In 1952, Woody Guthrie wrote from “Witchy Heavens, 49 Murders Courts” in Brooklyn to “Mr. and Mrs. Stetzlyne Kennedy, Beluthahatchee Bog Holes, South Jaxonsville, Florida,” to say he’d been reading We Charge Genocide and was basing new ballads on the treatise. Kennedy was one of several authors of We Charge Genocide: The Crime of Government against the Negro People, a 1951 accusation against the U.S. government officially charged at United Nations meetings in Paris by an organization called the Civil Rights Congress.

Guthrie complains that most recording studios are afraid of “recording or printing down anything having to do with protests or politicks,” that most music producers “still don’t know how this genocide book shows us the best way out of this whole race hate shithole.”

He signs off saying, “There is no earthly ends to the great kinds of goods and benefits you can perform.”

Woody Guthrie wrote several songs for his good friend at Beluthahatchee, including “Kennedy, He’s that Man,” “Talking Stetson Kennedy,” and “Beluthahatchee Bill.”

Name that I was borned with, name that I’ve got still, / Rings out by the sound of Beluthahatchee Bill. / You Kluxers tried to scare me, with your words of swill, / But you’ll never scare me none, not Beluthatchee Bill. / Beluthahatchee Bill, old Beluthahatchee Bill, / Freedom-lovin’, freedom-huntin’, easy-ridin’ Bill. / You can swing me and hang me and beat me to your fill, / But you’ll never slack my speed none, not Beluthahatchee Bill.
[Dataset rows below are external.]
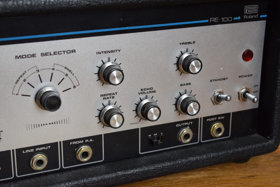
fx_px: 560
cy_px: 94
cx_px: 140
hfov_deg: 28.1
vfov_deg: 18.9
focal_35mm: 72
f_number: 5.3
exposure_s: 1/60
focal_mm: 48
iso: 2000
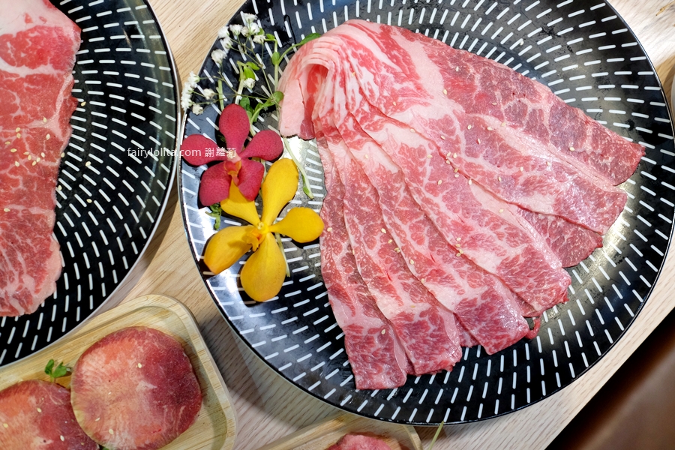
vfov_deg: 37.9
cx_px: 338
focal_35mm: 35
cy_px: 225
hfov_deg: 54.4
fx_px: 656
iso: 1600
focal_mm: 23
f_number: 2.5
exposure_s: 1/210
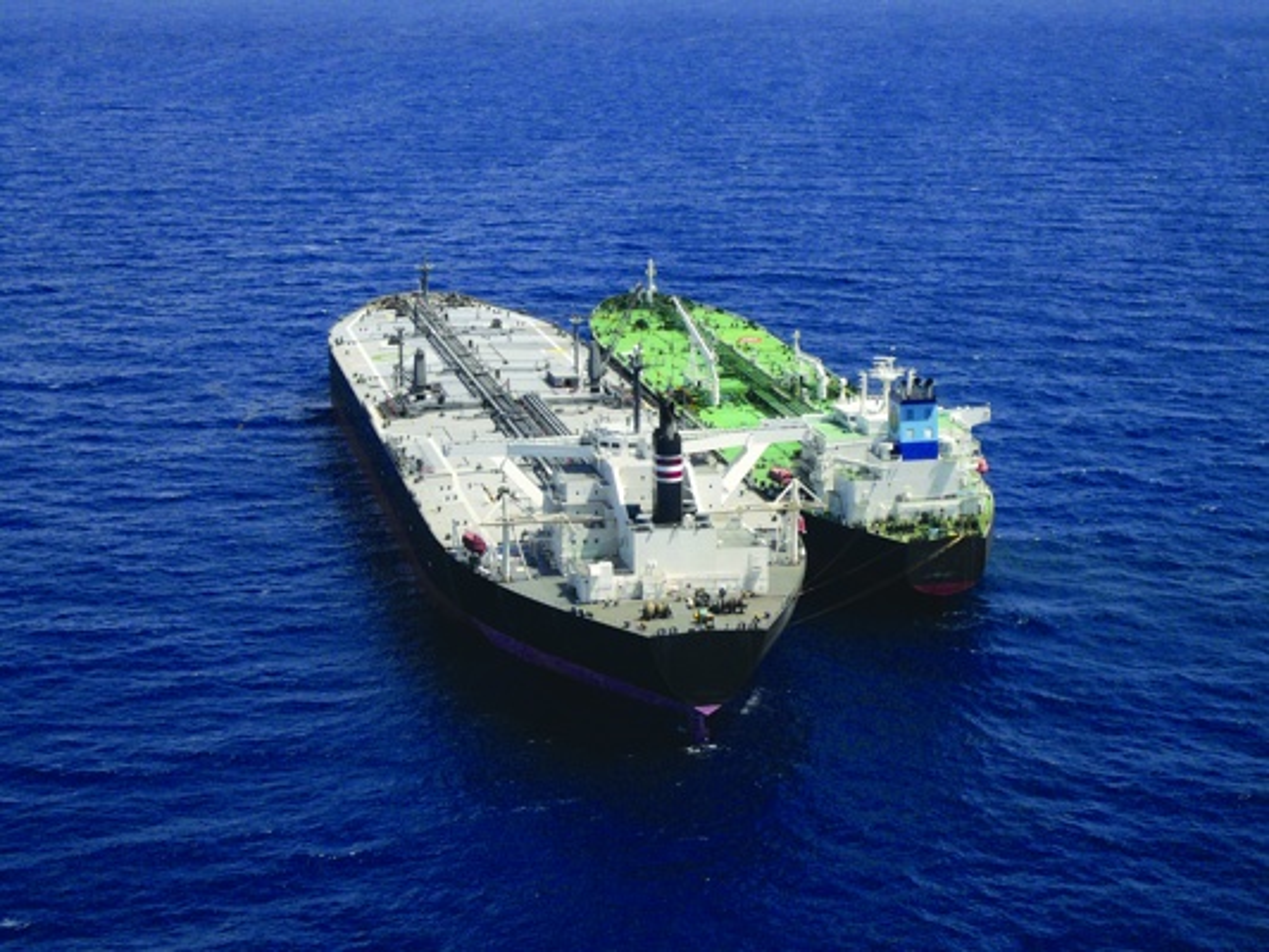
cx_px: 634
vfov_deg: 21.6
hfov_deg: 28.6
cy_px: 476
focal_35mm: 68
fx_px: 2493
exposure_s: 1/800
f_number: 4.3
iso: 100
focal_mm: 11.2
I’m from down through South America, like mossy mossy moss. / I’m from up across old Canada where Paul Bunyan got so lost. / I’m from Pittsburgh beer and Gary steel and you know I tell you true, / When I tell you I’m a Christian, a Buddhist, and a Jew. / You tortured me with blow-torches, dumped me from your car, / You tried to burn my home up and set my woods on fahr. / You can dynamite my house and dig my grave upon the hill, / But you’ll never keep me in it, not Beluthahatchee Bill.

Beluthahatchee lands means Never Never Lands, / Never never bloodied by your goddamn bloody hands, / Never never caught in your lambskin kid-like traps, / Never never drained like these turpentine taps, / Never never scared by all your screams and squeals, / Never never done-in by all your dirty deals. / You can try your best to kill us, but you know you never will. / You won’t ever scratch a finger of Beluthahatchee Bill.